Wall Street concludes higher after a more confident Fed in its action
The New York Stock Exchange ended Wednesday on a rebound, somewhat reassured by the explanations of the American Central Bank (Fed) which appeared more confident in the effectiveness of its rate hikes in the face of inflation.
According to final results at the close, the Dow Jones index climbed 0.60% to 32,120.28 points. The tech-heavy Nasdaq climbed 1.51% to 11,434.74 points. The S&P 500 rose 0.95% to 3,978.73 points.
The market was waiting for the minutes of the Fed’s last monetary meeting, during which on May 4, for the first time in twenty years, the Central Bank raised its key rates by half a percentage point.
In these minutes, the members of the Monetary Committee ensured that they were determined to bring inflation down sharply, and most of them felt that several further rate hikes of half a point would be “probably necessary”.
Hikes of half a percentage point will “undoubtedly be appropriate at future meetings”, officials agreed.
For Gregori Volokhine, portfolio manager at Meeschaert Financial Services, it was first striking in those minutes that none of the Fed members were pushing for a future 75 basis point rate hike, which was seen as a relief for the market.
“There is one thing that was good for the market, it is that at no time, the members of the Fed mentioned 75 points of increase”, noted the specialist.
“And we are also starting to anticipate one less rate hike, which explains why the market held up a little correctly” on Wednesday, posting a conclusion in positive territory for the third time in four sessions.
“The Fed seems to be hoping for a positive effect of its policy on inflation soon. We have the impression that they are more confident in their action,” added Mr.

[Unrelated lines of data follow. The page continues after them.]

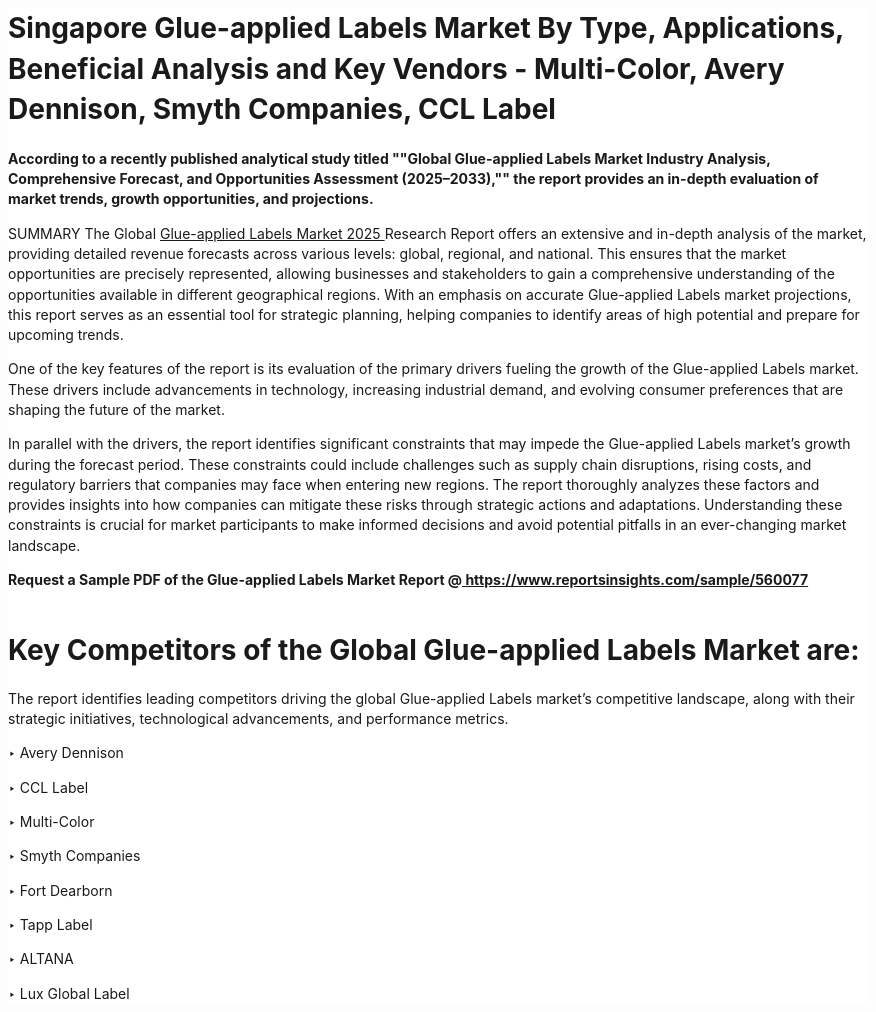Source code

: # Singapore Glue-applied Labels Market By Type, Applications, Beneficial Analysis and Key Vendors - Multi-Color, Avery Dennison, Smyth Companies, CCL Label

<strong>According to a recently published analytical study titled ""Global Glue-applied Labels Market Industry Analysis, Comprehensive Forecast, and Opportunities Assessment (2025–2033),"" the report provides an in-depth evaluation of market trends, growth opportunities, and projections.</strong>

SUMMARY The Global <a href=https://www.reportsinsights.com/sample/560077>Glue-applied Labels Market 2025 </a> Research Report offers an extensive and in-depth analysis of the market, providing detailed revenue forecasts across various levels: global, regional, and national. This ensures that the market opportunities are precisely represented, allowing businesses and stakeholders to gain a comprehensive understanding of the opportunities available in different geographical regions. With an emphasis on accurate Glue-applied Labels market projections, this report serves as an essential tool for strategic planning, helping companies to identify areas of high potential and prepare for upcoming trends.

One of the key features of the report is its evaluation of the primary drivers fueling the growth of the Glue-applied Labels market. These drivers include advancements in technology, increasing industrial demand, and evolving consumer preferences that are shaping the future of the market. 

In parallel with the drivers, the report identifies significant constraints that may impede the Glue-applied Labels market’s growth during the forecast period. These constraints could include challenges such as supply chain disruptions, rising costs, and regulatory barriers that companies may face when entering new regions. The report thoroughly analyzes these factors and provides insights into how companies can mitigate these risks through strategic actions and adaptations. Understanding these constraints is crucial for market participants to make informed decisions and avoid potential pitfalls in an ever-changing market landscape.

<strong>Request a Sample PDF of the Glue-applied Labels Market Report </strong><strong>@<a href=https://www.reportsinsights.com/sample/560077> https://www.reportsinsights.com/sample/560077</a></strong></font>

# <strong>Key Competitors of the Global Glue-applied Labels Market are:</strong>

The report identifies leading competitors driving the global Glue-applied Labels market’s competitive landscape, along with their strategic initiatives, technological advancements, and performance metrics.

‣ Avery Dennison

‣ CCL Label

‣ Multi-Color

‣ Smyth Companies

‣ Fort Dearborn

‣ Tapp Label

‣ ALTANA

‣ Lux Global Label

Volokhine.
“It is not impossible that in July or August we will have encouraging (inflation) figures and the market will then start to anticipate a moment when the restrictive monetary policy will calm down”.
Thus the minutes of the meeting evoke a certain flexibility of the Fed after the first rate hikes: “many participants judged that an accelerated removal of the accommodative policy will put the Committee in a good position later this year to evaluate the effects of this strengthening and to what extent economic developments justify further adjustments”.
For Peter Cardillo of Spartan Capital Securities, the market appears to have “bottomed out last week” as the minutes “ultimately reveal nothing new”.
The analyst still expects three rate hikes of 50 basis points and believes that the stock market “should perform better in the coming weeks”.
While the indices had briefly opened in the red, nine of the eleven S&P sectors ended up, driven by non-essential consumer spending (+2.78%) which has suffered a lot on the stock market in recent weeks.
Energy (+1.96%) and information technology (1.21%) also rose.
The dollar has regained strength, especially against the euro.
On the side, the sports equipment chain Dick’s Sporting Goods, which fell 7% in the first part of the session, finally jumped by almost 10% after announcing better than expected quarterly profits, while lowering its forecasts for profits due to rising costs.
Property developer Toll Brothers climbed almost 8% after reporting an increase in quarterly profits, describing demand as still strong despite some moderation due to rising mortgage rates.
In the bond market, yields on 10-year Treasury bills were stable at 2.74%.